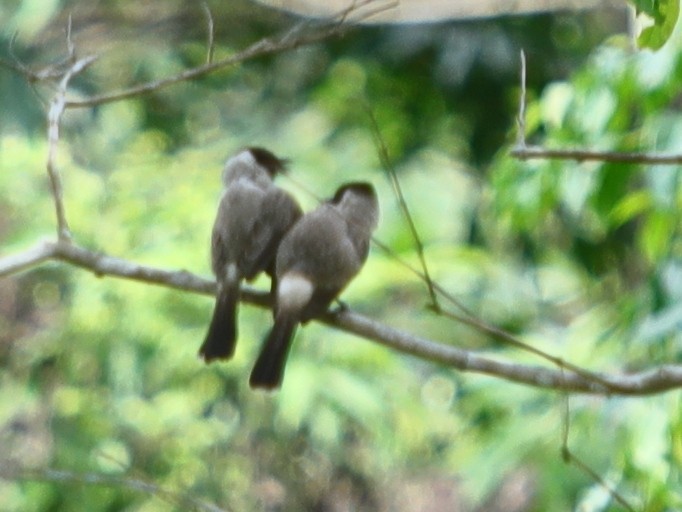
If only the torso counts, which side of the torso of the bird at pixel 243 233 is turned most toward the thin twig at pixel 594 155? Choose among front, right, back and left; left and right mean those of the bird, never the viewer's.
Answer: right

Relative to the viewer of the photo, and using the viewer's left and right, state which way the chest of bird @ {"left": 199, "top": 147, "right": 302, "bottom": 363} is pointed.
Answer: facing away from the viewer and to the right of the viewer
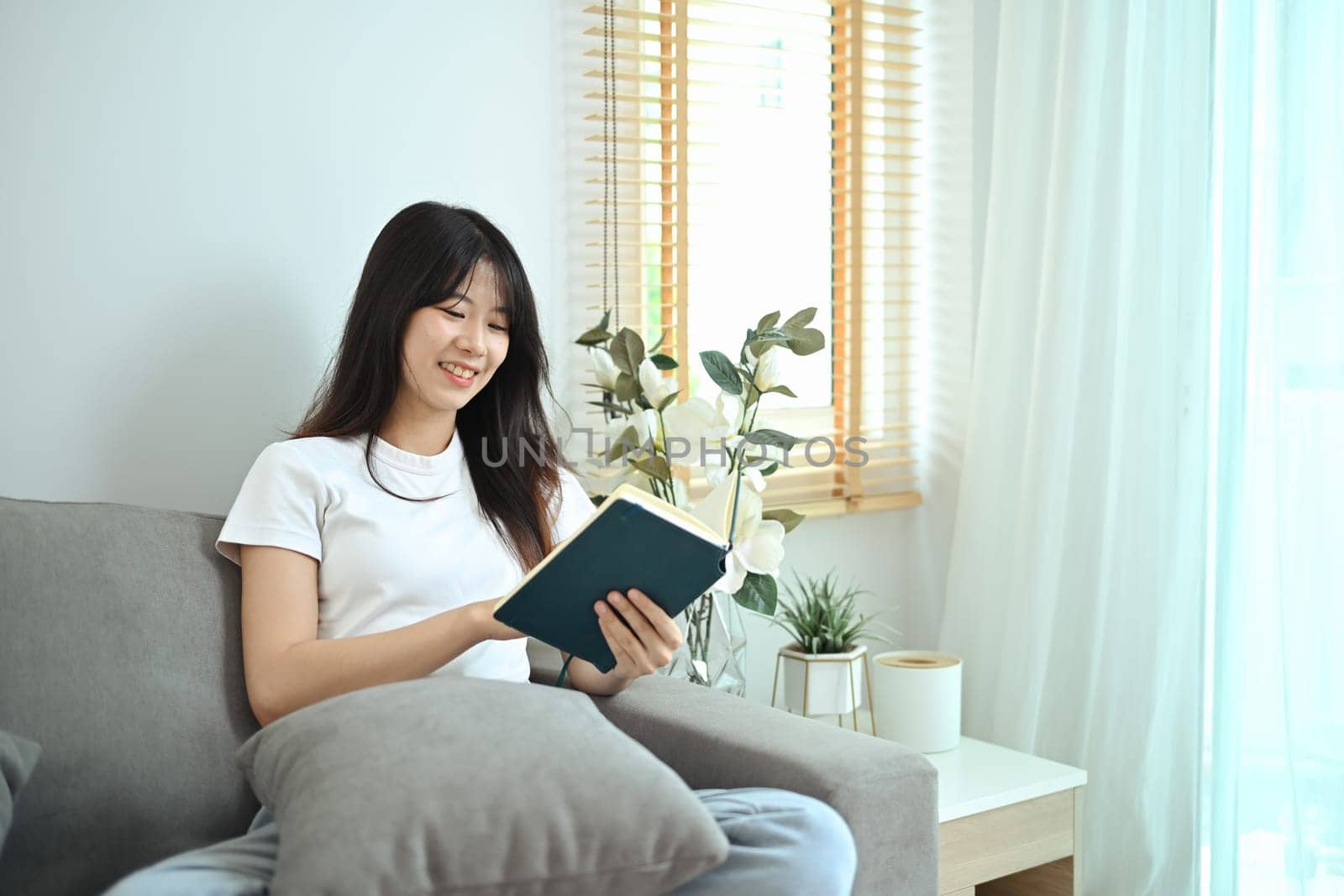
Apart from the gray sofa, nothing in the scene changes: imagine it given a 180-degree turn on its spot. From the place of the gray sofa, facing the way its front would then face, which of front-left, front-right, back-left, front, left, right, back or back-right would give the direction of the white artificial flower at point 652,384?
right

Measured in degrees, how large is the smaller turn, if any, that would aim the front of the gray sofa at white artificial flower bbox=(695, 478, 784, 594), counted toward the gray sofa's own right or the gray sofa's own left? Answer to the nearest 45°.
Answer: approximately 90° to the gray sofa's own left

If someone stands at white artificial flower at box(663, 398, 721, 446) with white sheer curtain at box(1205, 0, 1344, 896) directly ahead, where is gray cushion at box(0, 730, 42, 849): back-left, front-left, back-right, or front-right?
back-right

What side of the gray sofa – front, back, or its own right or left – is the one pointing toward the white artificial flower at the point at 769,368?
left

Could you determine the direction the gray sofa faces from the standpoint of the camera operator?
facing the viewer and to the right of the viewer

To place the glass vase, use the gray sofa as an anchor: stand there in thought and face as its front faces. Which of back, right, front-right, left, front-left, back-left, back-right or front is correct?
left

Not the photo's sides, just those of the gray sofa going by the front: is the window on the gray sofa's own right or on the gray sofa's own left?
on the gray sofa's own left

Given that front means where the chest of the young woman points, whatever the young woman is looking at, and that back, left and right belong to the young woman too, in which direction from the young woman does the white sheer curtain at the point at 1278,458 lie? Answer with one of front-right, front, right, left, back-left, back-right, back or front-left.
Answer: front-left

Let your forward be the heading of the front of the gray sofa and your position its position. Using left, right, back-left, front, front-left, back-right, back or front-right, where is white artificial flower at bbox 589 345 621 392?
left

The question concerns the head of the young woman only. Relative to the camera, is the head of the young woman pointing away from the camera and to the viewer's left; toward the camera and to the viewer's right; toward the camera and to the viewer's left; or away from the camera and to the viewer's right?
toward the camera and to the viewer's right

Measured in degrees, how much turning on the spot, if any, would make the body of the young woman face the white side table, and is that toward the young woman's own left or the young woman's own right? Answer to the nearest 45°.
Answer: approximately 45° to the young woman's own left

* Exercise description
Rewrite all of the records above, swapping every "white artificial flower" for "white silk flower" and leaving everything else unchanged. Leave out the pictures.

* Solution for this task
If only the torso counts, which side of the torso of the bird at pixel 243 233 is turned most toward the thin twig at pixel 594 155? Choose among front, right, back and left; left and right mean those of the bird, never the viewer's.
Answer: right

Relative to the viewer of the photo, and using the viewer's left and right, state which way the chest of bird @ {"left": 199, "top": 147, "right": 302, "bottom": 363} is pointed.
Answer: facing away from the viewer and to the right of the viewer
Apart from the gray sofa, nothing in the scene changes: imagine it given a 180-degree turn on its spot. From the place of the gray sofa, facing the way its front would then face, which of front-left, front-right, back-left, front, left, right, back or back-right would give the direction of the white silk flower at point 652,384?
right

Measured in degrees, how large is the smaller turn, if any, that would aim the front of the gray sofa at white silk flower bbox=(695, 478, 784, 594), counted toward the gray sofa's own right or the gray sofa's own left? Answer to the nearest 45°.
Answer: approximately 90° to the gray sofa's own left

If someone stands at white silk flower at box(663, 398, 721, 446) with white sheer curtain at box(1205, 0, 1344, 896) directly ahead, where is gray cushion at box(0, 730, 42, 849): back-left, front-left, back-right, or front-right?
back-right

What side of the gray sofa – front, back, or its own right or left – is the one pointing toward the white silk flower at the point at 769,368?
left

Could you determine the direction the gray sofa faces from the standpoint of the camera operator?
facing the viewer and to the right of the viewer

To place the glass vase, use the gray sofa as an anchor: stand there in thought and face as its front faces. Which of back, right, front-right, left, front-left, back-left, back-right or front is correct?
left

Not the photo's sides, just those of the gray sofa going by the front: is the window on the gray sofa's own right or on the gray sofa's own left?
on the gray sofa's own left

Given that front means where the chest of the young woman points, whatever the young woman is looking at, and that back, left and right belong to the young woman too, in which direction from the young woman does the white sheer curtain at the point at 1278,458 lie? Answer with one of front-right, front, right, left, back-left, back-right, back or front-left.
Answer: front-left

Let your forward be the heading of the front of the gray sofa and your position its position. Using left, right, back-left, front, front-left, back-right, back or front-right, where is white silk flower at bbox 589 345 621 392?
left

The question concerns the head of the young woman only. Relative to the camera, is the head of the young woman pointing away from the camera and to the viewer's left; toward the camera and to the viewer's right; toward the camera and to the viewer's left; or away from the camera and to the viewer's right?
toward the camera and to the viewer's right

Measured in degrees, how much turning on the spot, if any, would make the body of the young woman face the white side table, and is that toward the young woman's own left or the young woman's own right? Answer to the nearest 45°.
Answer: approximately 45° to the young woman's own left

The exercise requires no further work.